NEW YORK The prisoner was taken away in the middle of the night 19 months ago. He was hooded and brought to an undisclosed location. He has not been heard of since. Interrogators reportedly used graduated levels of force on the prisoner, including the "water boarding" technique - known in Latin America as the "submarino" - in which the detainee is strapped down, forcibly pushed under water and made to believe he might drown. His 7- and 9- year-old sons were also picked up, presumably to induce him to talk. <snip>
In the aftermath of the Sept. 11 attacks, the Bush administration has violated the most basic legal norms in its treatment of security detainees. Many have been held in offshore prisons, the best known of which is at Guantánamo Bay, Cuba.

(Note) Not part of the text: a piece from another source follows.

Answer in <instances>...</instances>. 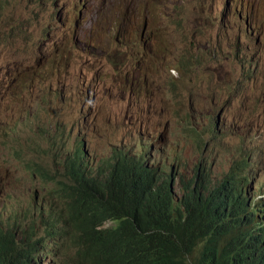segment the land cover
Returning a JSON list of instances; mask_svg holds the SVG:
<instances>
[{"label":"rangeland","instance_id":"rangeland-1","mask_svg":"<svg viewBox=\"0 0 264 264\" xmlns=\"http://www.w3.org/2000/svg\"><path fill=\"white\" fill-rule=\"evenodd\" d=\"M86 5L0 0L1 227L21 239L36 222L37 238L46 237L44 220L64 208L56 195L65 163L80 146L94 173L121 150L146 157L168 181L174 169L178 201L203 158L220 184L246 154L249 194H264V0H231L230 7L226 0ZM120 12L125 29L118 33L106 23L118 13L116 29L123 30ZM222 108L223 133L214 138L207 128ZM206 142L212 146L203 156ZM50 243L55 262L50 256L40 264L69 263L71 246Z\"/></svg>","mask_w":264,"mask_h":264},{"label":"trees","instance_id":"trees-1","mask_svg":"<svg viewBox=\"0 0 264 264\" xmlns=\"http://www.w3.org/2000/svg\"><path fill=\"white\" fill-rule=\"evenodd\" d=\"M145 169H117L107 187V193L101 191L103 184L88 180L76 189L72 183V174H67L58 183L56 195V203L63 204L64 208L61 213L53 209L47 220L43 219L47 215L41 211L46 237L38 238L39 242L57 240L61 241L62 247L70 245L72 256L66 264H176L172 256L177 254V246H186L190 252L196 243L195 240L183 236L173 238L178 241L176 244L172 236L177 233L194 236V229L177 220L176 215L172 216L171 212L175 213L176 209L171 211L169 199H166L168 192L162 194L156 187L158 180L155 175ZM36 172L46 181H53L40 170ZM69 190L74 193V197L70 196ZM225 196V200L221 199V206L224 208L230 205V195ZM114 200L121 201L123 206L114 205ZM90 210H99L103 219H89ZM218 213L222 214L219 210ZM236 214L235 205L233 221ZM124 217L129 218L121 219ZM109 218L120 219L113 222L111 230L102 225ZM233 221L211 223L208 232L213 231V237L198 264H227L228 258L235 256L239 258L236 264H258L254 248L256 243H264V230L260 231L261 236L249 235V240L248 234L234 235L219 249L220 240L233 234ZM147 225H155V229H162L169 237L157 235L151 241L143 239ZM32 236L37 238L36 222L33 223ZM184 240L189 242L188 245ZM237 245L236 253L230 252V247ZM21 246L20 242L10 245L0 242V249L17 250Z\"/></svg>","mask_w":264,"mask_h":264},{"label":"clouds","instance_id":"clouds-1","mask_svg":"<svg viewBox=\"0 0 264 264\" xmlns=\"http://www.w3.org/2000/svg\"><path fill=\"white\" fill-rule=\"evenodd\" d=\"M79 4L83 5L82 9H86V0H79ZM231 0H226V6L230 7ZM242 6L246 8V4L243 3ZM111 6H108V9ZM61 11L57 13V18L61 16ZM117 15L115 17H108L106 23L107 26H112L114 23L115 30L120 33L125 29L122 17L123 30H117ZM82 14L80 13V18ZM239 20L241 23H244L245 32H250L249 19L247 15L240 14ZM147 33L148 26L144 25L143 31L140 37V43L142 47L150 45L147 42ZM174 76V74H173ZM4 94L0 93V100L4 99ZM226 109L222 108L219 113L213 117L210 124L208 125L207 132L212 136H221V126L224 124V116ZM4 119L0 116V121ZM250 126V120L246 117L243 122H241V127L243 130H246ZM191 133L194 135L195 142L199 141V132L197 130H191ZM210 142L204 144V149L202 155L208 153L211 149ZM245 152V151H244ZM202 162L198 165L196 177L189 181L187 184L182 186L183 197L180 201L176 200L174 193V184H175V175L174 169L170 175L169 181L166 178V174L160 169V167H155L152 162L148 163L146 157H142L140 154H135L130 156L128 153H125L123 150L117 152L113 161L109 160L103 169H99L97 173L91 168L90 162L87 160V153L83 147H78L73 154H69L67 161L64 166V179L67 174H72V183L78 188L79 185H82L84 181H94L98 184H103L100 188L101 191L107 193V187L109 186L112 178L114 177L115 171L117 169L122 170L124 167L130 168H146L148 172H152L157 178V188L162 194L168 192L166 199H169L171 211L176 209V212H171L172 216L176 215V219L183 224H187L189 228L193 227V235L191 234H182L177 233L172 236V240L178 244L174 237H189L192 240H195L196 245L189 252L186 246H177V254L172 256V259L175 260L176 264H198L199 260L204 256L206 248L213 237V231L208 232V228H211V223L218 222H229L233 221V210L236 205L237 214L233 221V234L227 235L222 238L219 242V249L221 250L223 246L228 243L234 235L240 236L241 233L248 234L247 240H249V235L255 234L261 236L260 231L264 230V194L256 197L249 194L248 187L253 186L251 176L247 173V170L250 165L249 159L245 155H241L238 160L234 161L230 170L223 178L220 184H214L211 172L212 168L206 163ZM31 174L33 177H36L38 174L36 170H32ZM232 183V185H231ZM168 190V191H167ZM71 197H74V193L69 190ZM230 195V205L226 208L221 206V199L225 200L226 196ZM73 202V201H72ZM114 205L123 206L121 201L114 200ZM222 212L217 214V211ZM243 210V211H242ZM43 211V210H41ZM46 215V214H45ZM89 219L96 218L102 220L103 216L99 210H90ZM129 217H124L121 219H127ZM18 223H20L19 218L16 217ZM120 220L118 218H109L102 223L105 229L111 230L112 227L106 228L107 224H112L113 222ZM32 222L22 231V238L18 239L16 233L10 230H4L0 225V242L4 245H10L14 242L22 243L20 249H0V264H40L42 259L44 262L52 257L50 263L54 260L52 244L49 242L41 243L38 238H33ZM215 224L214 227L215 228ZM155 225H147L144 232L143 239L150 240L157 235H162L169 237L168 233L164 232L162 229H155ZM264 240V239H262ZM185 244L188 245V241L184 240ZM240 243V242H239ZM239 243H237L239 245ZM237 246H231L230 252L236 253ZM43 249V255L41 256L40 250ZM247 253H250L248 251ZM254 255L257 259L258 264H264V243H256L254 248ZM249 256V255H248ZM239 261L238 257H229L227 264H236ZM43 262V264H44ZM48 263V264H50ZM42 264V263H41Z\"/></svg>","mask_w":264,"mask_h":264}]
</instances>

As we now know, prisoners suspected of terrorism - and many against whom no evidence exists - have been mistreated, humiliated and tortured. But perhaps no practice so fundamentally challenges the foundations of U.S. and international law as the long-term secret, incommunicado detention of Al Qaeda suspects in "undisclosed locations." <snip>
According to the recent Schlesinger panel on detainee operations, the CIA has been allowed "to operate under different rules." Those rules stem in part from an August 2002 Justice Department memo, in response to a CIA request for guidance, which said that torturing Al Qaeda detainees "may be justified," and that international laws against torture "may be unconstitutional if applied to interrogations" conducted in the war on terrorism. <snip>
Reed Brody, special counsel with Human Rights Watch, is the author of a new report, “Disappeared: the United States' Ghost Detainees.”